■ Что сделать ■
a. Сократите абзац отрывка о русских эмигрантах, который начинается словами «Вернувшись домой, я узнал», и изложите его списком с сохранением основных фактов.
b. Допишите следующую часть отрывка о русских эмигрантах в день начала войны с СССР. Начните сразу после его последнего предложения.

Итак, церковный двор был полон русскими эмигрантами, то есть людьми, в большинстве своем полагавшими много лет подряд, что война с СССР будет знаменовать крушение большевистской власти, той власти, которую они не хотели признать и против которой некогда боролись с оружием в руках. Были среди них ликующие, некоторые даже целовались на радостях друг с другом, но они составляли ничтожное меньшинство. Общее настроение, то самое, что и я ощущал в себе, выражалось тревогой, которая сильнее и убедительнее всех рассуждений вошла в душу людей. Мало кто говорил, понимая, что словами не выразить своих переживаний в такие минуты.
"Что будет с Россией?" — вот вопрос, который впился клещами в сердца очень-очень многих из нас. Впоследствии произошло расслоение, и каждый нашел какую-то формулировку для своих дум, опасений и надежд. Но в это воскресенье, 22 июня, я наблюдал, ощущал некое единство — единство тревоги.
Вернувшись домой, я узнал по телефону об аресте русских. Несколько сот человек было задержано немцами и в качестве заложников отправлено в лагерь Компьен, недалеко от Парижа. Чем в точности руководствовались немцы при этих арестах, сказать трудно, много в то время гадали на эту тему, но так и не добрались до истины, Впрочем, быть может, и гадать было нечего: немцы попросту пожелали иметь у себя под рукой в качестве заложников представителей самых различных эмигрантских течений. Были арестованы профессор Д. М. Одинец, И. И. Бунаков-Фундаминский, И. А. Кривошеин, занявшие еще до войны патриотическую позицию. Но попали в Компьен и белогвардейские вожаки, даже лица, известные своим германофильством. В числе заложников оказались граф С. Игнатьев, по-видимому потому, что был братом советского генерала; В. Красинский, сын великого князя Андрея Владимировича и М. Ф. Кшесинской, тоже занявший патриотическую позицию, но кроме них генеральный секретарь РОВСа полковник Мацылев да бывший начальник штаба Врангеля генерал Шатилов, всегдашний сторонник вооруженной акции против Советов.

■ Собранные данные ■

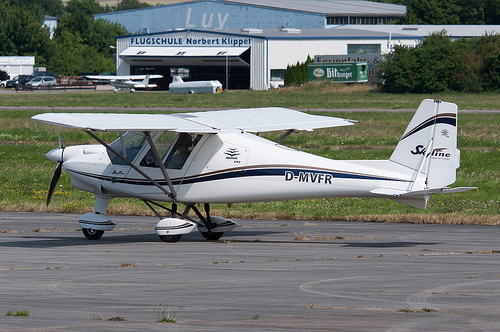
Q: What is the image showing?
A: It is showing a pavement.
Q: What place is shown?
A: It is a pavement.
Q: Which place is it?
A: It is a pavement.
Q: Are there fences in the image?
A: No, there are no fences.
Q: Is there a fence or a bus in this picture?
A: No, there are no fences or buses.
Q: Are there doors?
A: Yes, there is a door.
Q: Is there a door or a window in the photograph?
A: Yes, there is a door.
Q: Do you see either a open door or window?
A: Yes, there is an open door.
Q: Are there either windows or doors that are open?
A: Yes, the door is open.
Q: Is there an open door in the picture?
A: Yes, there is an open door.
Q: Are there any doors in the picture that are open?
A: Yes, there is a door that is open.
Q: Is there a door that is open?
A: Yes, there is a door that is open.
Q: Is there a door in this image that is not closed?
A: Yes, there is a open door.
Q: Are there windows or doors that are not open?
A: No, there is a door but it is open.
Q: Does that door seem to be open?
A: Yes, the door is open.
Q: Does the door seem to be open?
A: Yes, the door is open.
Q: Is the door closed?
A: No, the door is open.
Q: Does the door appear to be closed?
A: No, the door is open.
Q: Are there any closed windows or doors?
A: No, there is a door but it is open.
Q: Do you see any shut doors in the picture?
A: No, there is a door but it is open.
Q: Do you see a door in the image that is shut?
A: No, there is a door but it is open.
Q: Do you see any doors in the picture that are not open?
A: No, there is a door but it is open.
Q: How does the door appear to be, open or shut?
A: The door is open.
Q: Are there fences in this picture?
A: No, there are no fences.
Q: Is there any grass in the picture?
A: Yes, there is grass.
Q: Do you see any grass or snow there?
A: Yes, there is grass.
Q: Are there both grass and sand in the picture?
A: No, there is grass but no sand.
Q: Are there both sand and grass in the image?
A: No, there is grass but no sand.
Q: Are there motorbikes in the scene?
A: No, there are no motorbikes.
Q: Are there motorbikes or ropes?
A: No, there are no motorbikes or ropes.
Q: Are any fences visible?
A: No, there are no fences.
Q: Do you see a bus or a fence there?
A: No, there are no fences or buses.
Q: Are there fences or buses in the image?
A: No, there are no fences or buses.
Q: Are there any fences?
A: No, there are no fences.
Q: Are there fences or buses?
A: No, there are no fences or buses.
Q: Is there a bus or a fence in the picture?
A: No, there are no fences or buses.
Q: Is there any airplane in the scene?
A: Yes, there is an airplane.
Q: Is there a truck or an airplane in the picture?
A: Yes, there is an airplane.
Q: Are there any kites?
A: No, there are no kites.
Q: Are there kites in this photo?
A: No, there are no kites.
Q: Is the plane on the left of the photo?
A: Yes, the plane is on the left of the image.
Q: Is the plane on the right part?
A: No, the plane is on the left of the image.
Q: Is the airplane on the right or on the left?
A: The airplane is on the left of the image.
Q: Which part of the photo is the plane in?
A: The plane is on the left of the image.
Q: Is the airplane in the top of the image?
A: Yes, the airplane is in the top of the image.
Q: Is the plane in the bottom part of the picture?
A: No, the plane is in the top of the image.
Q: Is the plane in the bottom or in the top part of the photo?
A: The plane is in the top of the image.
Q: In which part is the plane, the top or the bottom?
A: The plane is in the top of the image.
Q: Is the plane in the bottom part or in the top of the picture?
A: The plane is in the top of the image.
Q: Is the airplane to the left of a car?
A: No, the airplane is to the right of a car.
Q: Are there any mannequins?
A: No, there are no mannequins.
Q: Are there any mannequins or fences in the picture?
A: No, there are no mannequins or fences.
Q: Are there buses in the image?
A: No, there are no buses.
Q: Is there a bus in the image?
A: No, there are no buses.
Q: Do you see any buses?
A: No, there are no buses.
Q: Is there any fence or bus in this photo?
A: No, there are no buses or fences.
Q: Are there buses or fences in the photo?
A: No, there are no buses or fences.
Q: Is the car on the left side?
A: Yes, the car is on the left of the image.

...

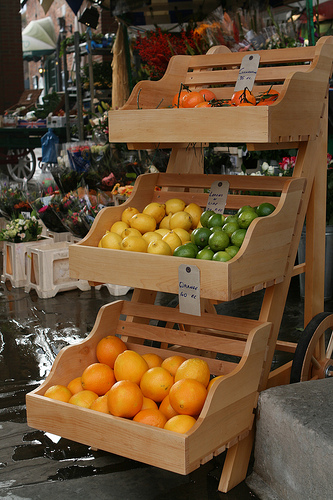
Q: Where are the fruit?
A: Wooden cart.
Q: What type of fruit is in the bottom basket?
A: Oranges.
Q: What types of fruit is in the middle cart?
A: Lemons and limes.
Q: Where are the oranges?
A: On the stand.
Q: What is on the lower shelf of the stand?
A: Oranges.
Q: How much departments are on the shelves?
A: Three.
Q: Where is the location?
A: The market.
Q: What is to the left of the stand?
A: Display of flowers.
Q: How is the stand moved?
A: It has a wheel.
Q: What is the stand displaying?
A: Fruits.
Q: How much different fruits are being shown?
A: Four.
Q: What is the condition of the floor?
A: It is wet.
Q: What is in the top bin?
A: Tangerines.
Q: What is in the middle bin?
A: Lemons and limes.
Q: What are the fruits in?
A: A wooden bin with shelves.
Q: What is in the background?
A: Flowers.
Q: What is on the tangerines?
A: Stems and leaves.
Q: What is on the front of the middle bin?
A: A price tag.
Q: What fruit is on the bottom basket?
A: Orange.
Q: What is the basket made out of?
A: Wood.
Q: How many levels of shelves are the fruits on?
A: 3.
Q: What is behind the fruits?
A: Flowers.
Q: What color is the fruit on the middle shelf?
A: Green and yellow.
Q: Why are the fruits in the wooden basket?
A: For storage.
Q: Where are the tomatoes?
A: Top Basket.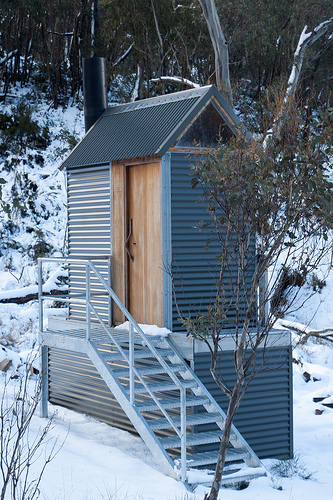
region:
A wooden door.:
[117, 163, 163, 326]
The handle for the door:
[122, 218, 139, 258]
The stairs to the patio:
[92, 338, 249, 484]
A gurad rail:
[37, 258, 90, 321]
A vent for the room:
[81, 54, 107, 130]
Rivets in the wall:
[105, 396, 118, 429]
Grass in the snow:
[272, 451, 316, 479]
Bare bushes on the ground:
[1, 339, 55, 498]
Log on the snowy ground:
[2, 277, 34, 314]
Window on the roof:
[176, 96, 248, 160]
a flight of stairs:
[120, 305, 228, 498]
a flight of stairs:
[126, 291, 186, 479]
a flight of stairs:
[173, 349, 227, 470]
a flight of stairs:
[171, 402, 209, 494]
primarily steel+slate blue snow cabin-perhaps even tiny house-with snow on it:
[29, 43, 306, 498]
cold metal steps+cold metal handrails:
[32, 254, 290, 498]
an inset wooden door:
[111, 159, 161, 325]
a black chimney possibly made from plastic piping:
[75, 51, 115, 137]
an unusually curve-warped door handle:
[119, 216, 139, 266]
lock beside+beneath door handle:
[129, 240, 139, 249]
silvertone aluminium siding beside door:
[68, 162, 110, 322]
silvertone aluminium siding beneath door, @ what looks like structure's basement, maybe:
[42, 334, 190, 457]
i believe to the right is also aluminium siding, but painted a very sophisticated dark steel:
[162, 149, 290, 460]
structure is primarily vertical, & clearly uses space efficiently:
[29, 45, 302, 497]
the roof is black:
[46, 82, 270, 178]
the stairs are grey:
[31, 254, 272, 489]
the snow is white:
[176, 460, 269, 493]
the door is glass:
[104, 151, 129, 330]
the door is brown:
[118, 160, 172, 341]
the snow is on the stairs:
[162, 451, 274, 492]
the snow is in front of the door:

■ Ответы ■
a.
- По телефону пришло известие об аресте русских: немцы задержали несколько сот человек и отправили их заложниками в лагерь Компьен недалеко от Парижа.
- Чем именно руководствовались немцы, установить так и не удалось. Возможно, они просто хотели держать под рукой заложников из самых разных эмигрантских течений.
- Арестовали тех, кто еще до войны занял патриотическую позицию: профессора Д. М. Одинца, И. И. Бунакова-Фундаминского и И. А. Кривошеина.
- В Компьен попали также белогвардейские вожаки и даже известные германофилы.
- Среди заложников оказались:
  - граф С. Игнатьев, по-видимому, как брат советского генерала;
  - В. Красинский, сын великого князя Андрея Владимировича и М. Ф. Кшесинской, тоже патриот;
  - генеральный секретарь РОВСа полковник Мацылев;
  - генерал Шатилов, бывший начальник штаба Врангеля и постоянный сторонник вооруженной акции против Советов.

b.
А в так называемой "свободной зоне" полиция Петэна перестаравшись, задержала 22 июня чуть ли не всех русских эмигрантов.
Обычно парижане очень неохотно читали газеты, выходившие под немецким контролем, но в этот день у киосков стояли длинные хвосты. Весть ведь была потрясающая, грандиозная — каждому хотелось узнать все подробности хотя бы из вражеского источника.
Многие французские друзья звонили мне в тот день.
В их голосе я чувствовал радость двойную, все удобнейшим образом согласующую: у немцев новый противник — значит, что-то существенно изменилось в пользу Англии, "от которой придет спасение", и этот противник — советский коммунизм, по которому ненавистные немцы (они только на это и годятся) нанесут "спасительный для европейской цивилизации" удар. Я слушал, угадывал мысли говоривших, отвечал нехотя и вешал трубку с чувством, что физически не могу разговаривать "об этом" с изощренно расчетливыми иностранцами. Что-то свое, глубокое, сокровенное мучило, волновало меня — и весь их мир был для меня уже чужим.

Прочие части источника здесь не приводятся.